Source text:
Solve the right problem by finding the constraint before you push harder
A regional sales team was 18% behind plan by mid‑quarter. The knee‑jerk response was “make more calls.” The manager paused and ran a short constraints review. On a whiteboard, she wrote “18% gap” and then listed five possible causes in two minutes: weak lead quality, slow follow‑up, shaky demos, unclear proposals, and poor closing. She asked the team, “What else is the problem?” five times. On the third pass, a rep admitted that their proposals were taking three days because the template was confusing and legal review unpredictable. Deals died during the silence.
The manager turned the bottleneck into a goal: “24‑hour proposal turnaround.” She pulled one rep for a day to streamline the template, negotiated a same‑day legal review window for standard terms, and created a two‑slide summary to send within an hour of the call. In seven days, turnaround time dropped from three days to one. Close rates rose by eight points because prospects finally felt momentum. The team still made calls, but fixing the constraint did more than working harder on the wrong thing.

Things to do:
a) Write out the sales constraint passage between "Solve the right" and "during the silence.", inclusive.
b) In the sales constraint passage, what goal did the manager turn the bottleneck into?
The material that follows has no connection to the sales constraint passage.

Stored data:
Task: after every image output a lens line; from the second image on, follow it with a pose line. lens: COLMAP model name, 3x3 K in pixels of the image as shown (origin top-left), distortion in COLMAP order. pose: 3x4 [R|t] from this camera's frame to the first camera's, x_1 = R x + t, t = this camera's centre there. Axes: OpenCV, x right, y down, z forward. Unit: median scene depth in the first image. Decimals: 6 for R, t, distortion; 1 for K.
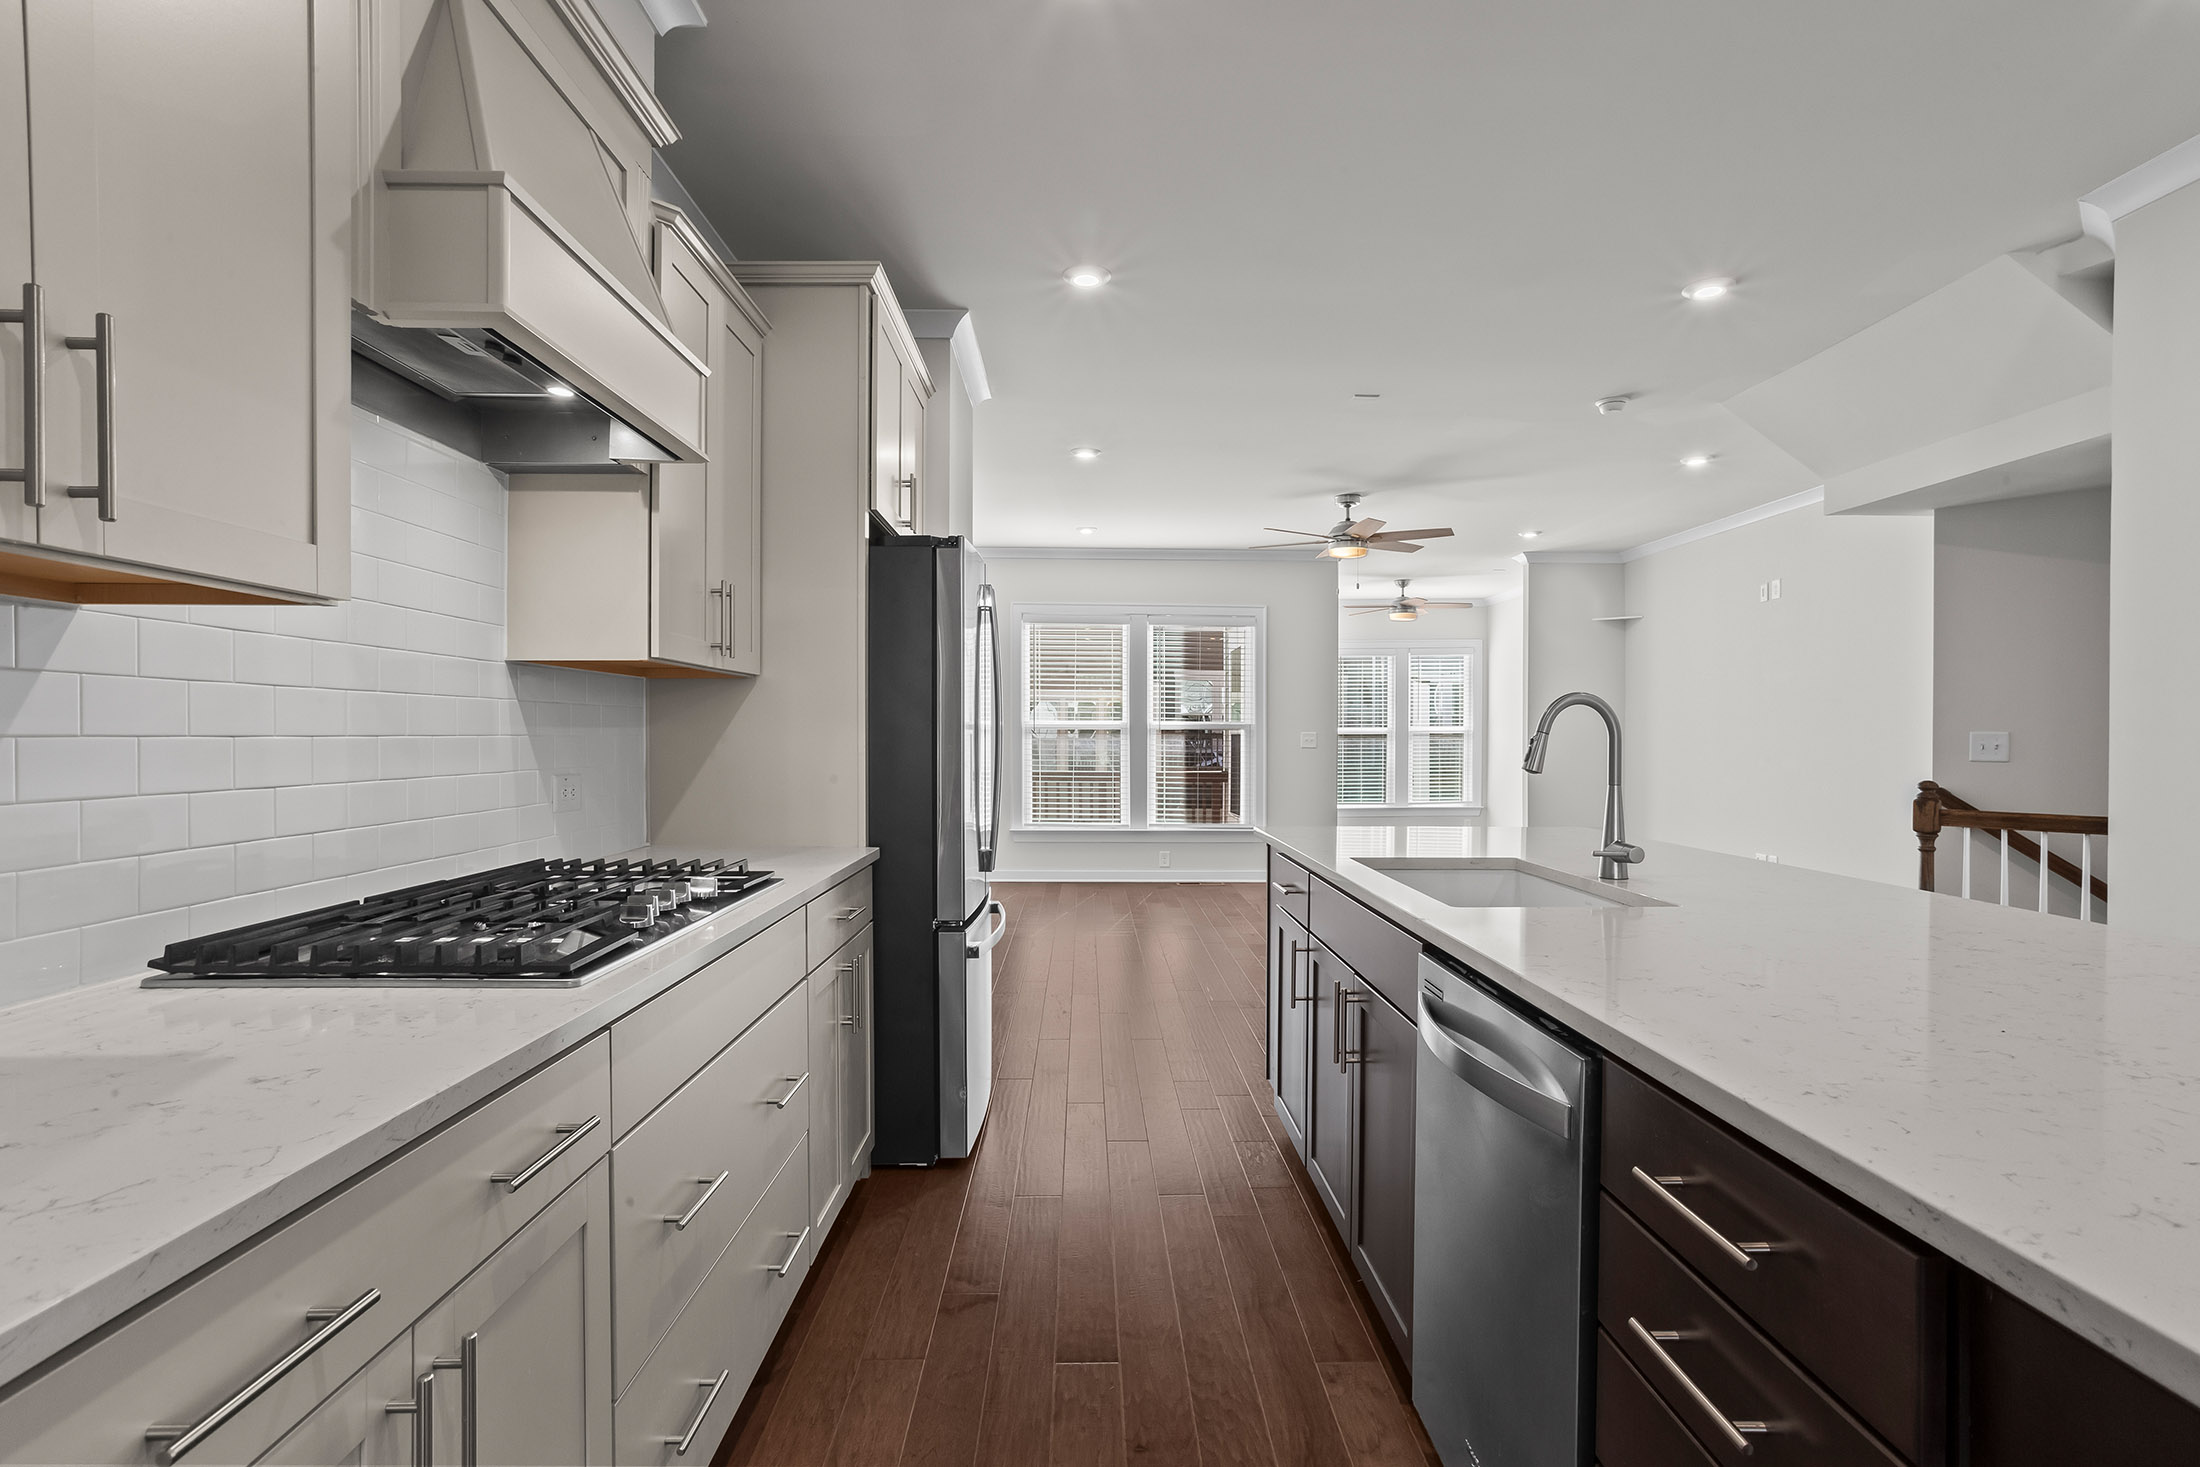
lens RADIAL K [[1061.3, 0, 1102.5], [0, 1061.3, 746.1], [0, 0, 1]] dist [-0.044972, 0.034185]
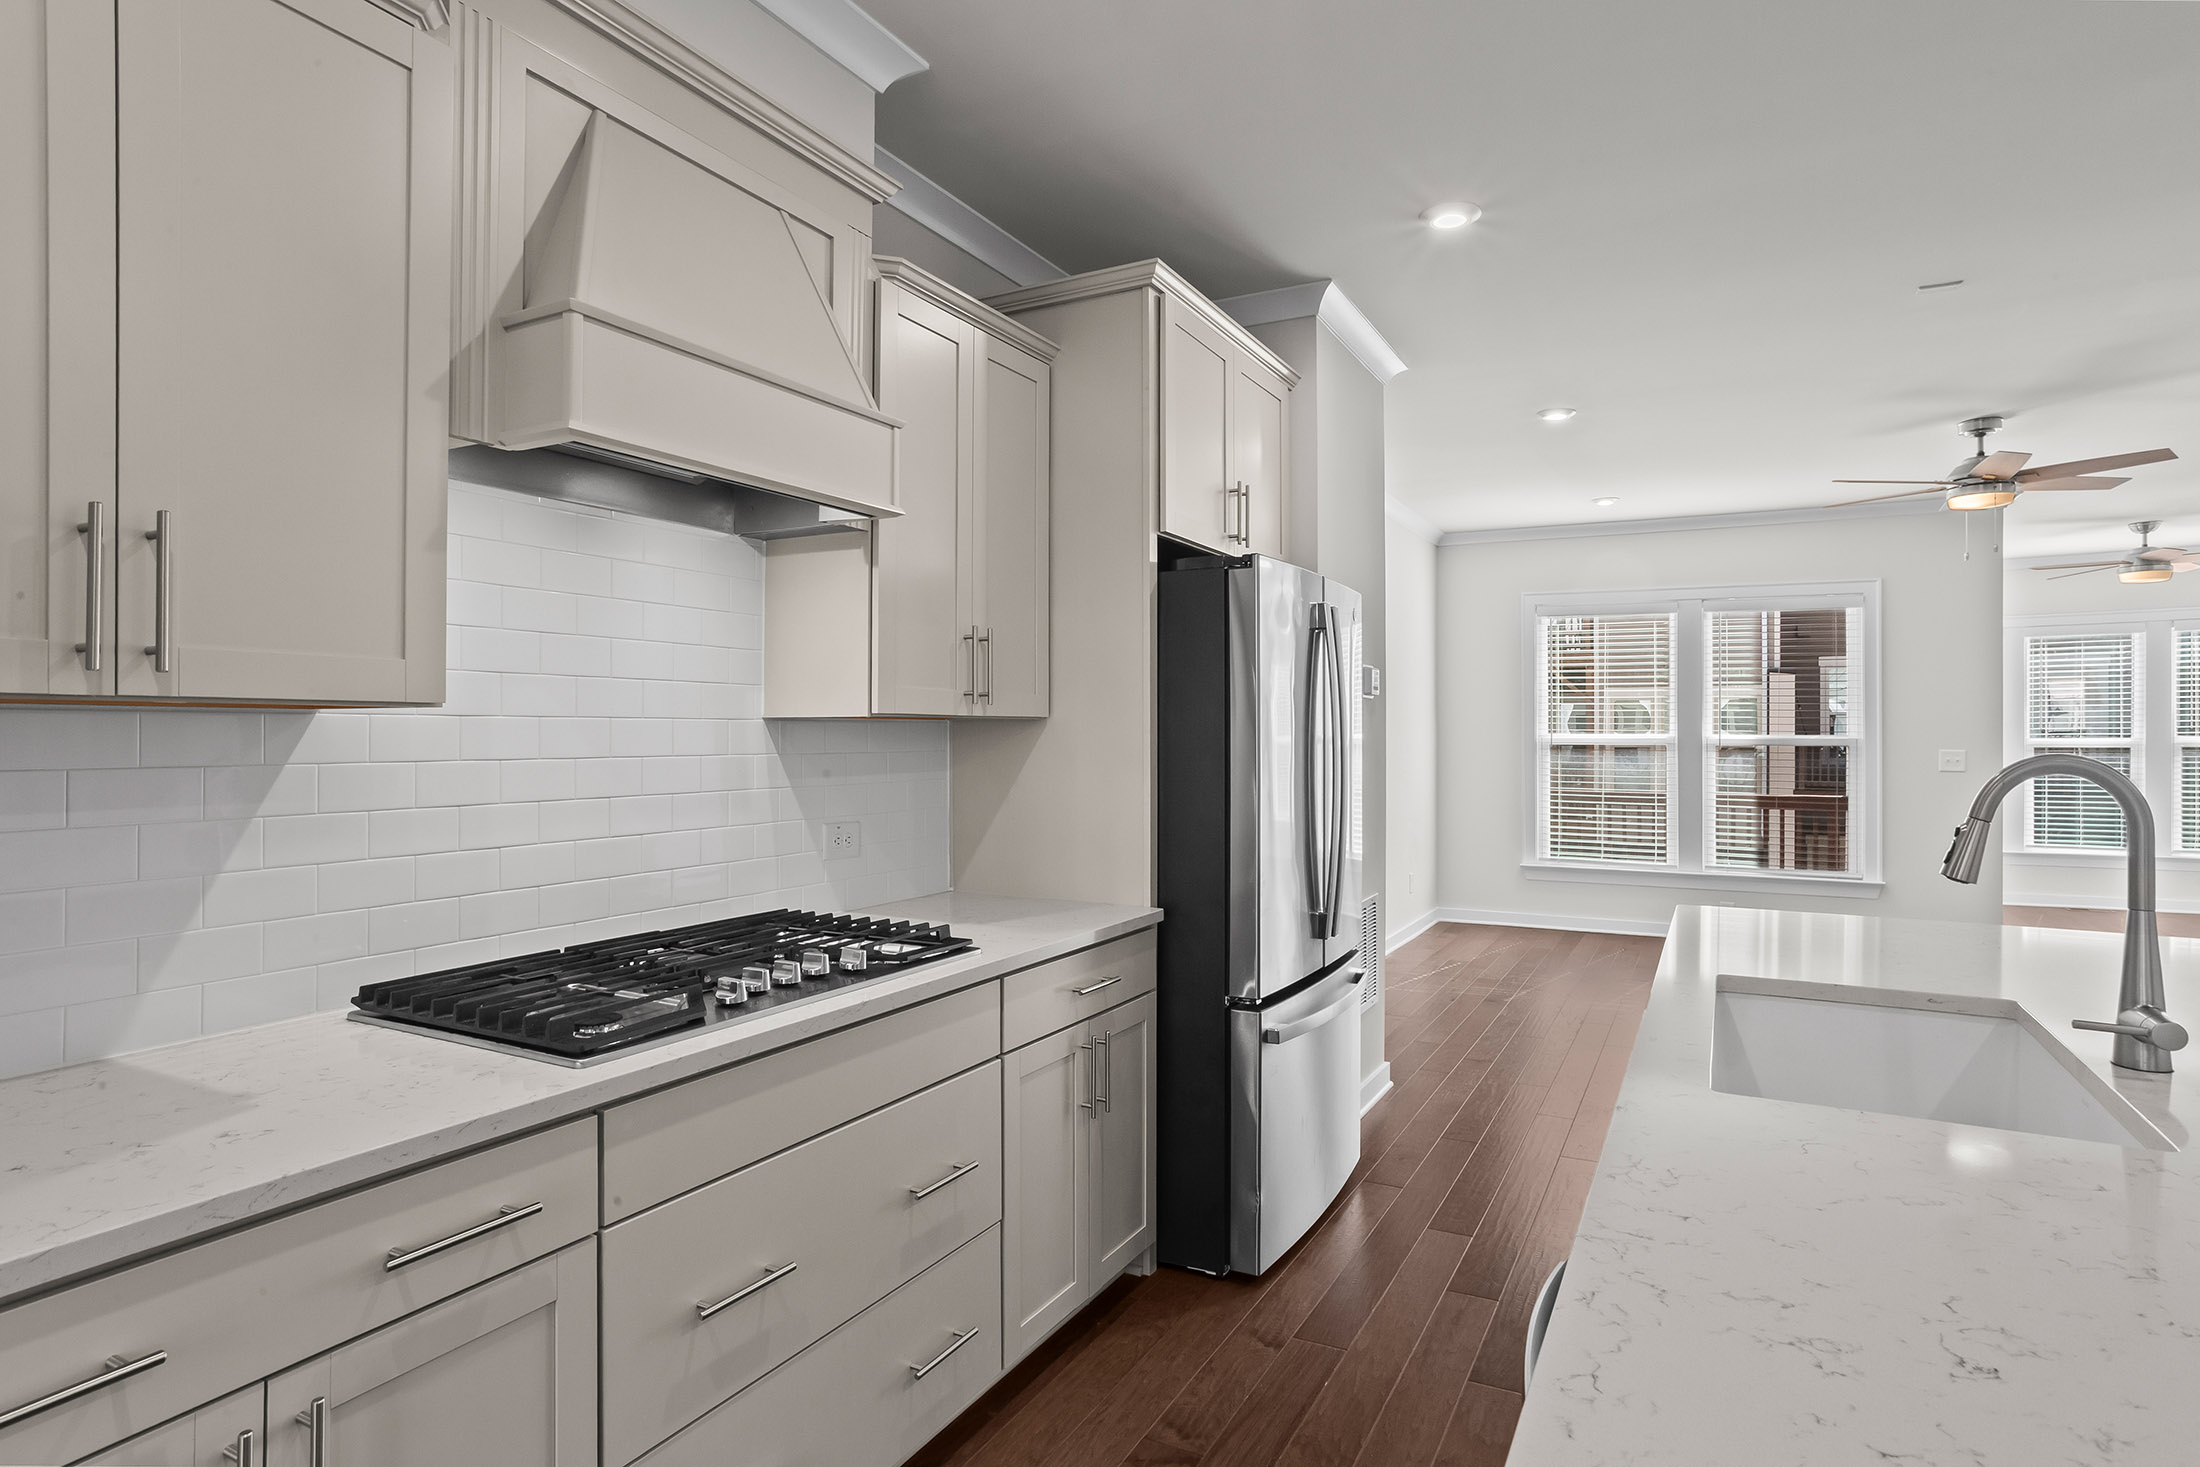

Answers below:
a)
Solve the right problem by finding the constraint before you push harder
A regional sales team was 18% behind plan by mid‑quarter. The knee‑jerk response was “make more calls.” The manager paused and ran a short constraints review. On a whiteboard, she wrote “18% gap” and then listed five possible causes in two minutes: weak lead quality, slow follow‑up, shaky demos, unclear proposals, and poor closing. She asked the team, “What else is the problem?” five times. On the third pass, a rep admitted that their proposals were taking three days because the template was confusing and legal review unpredictable. Deals died during the silence.

b) A 24-hour proposal turnaround.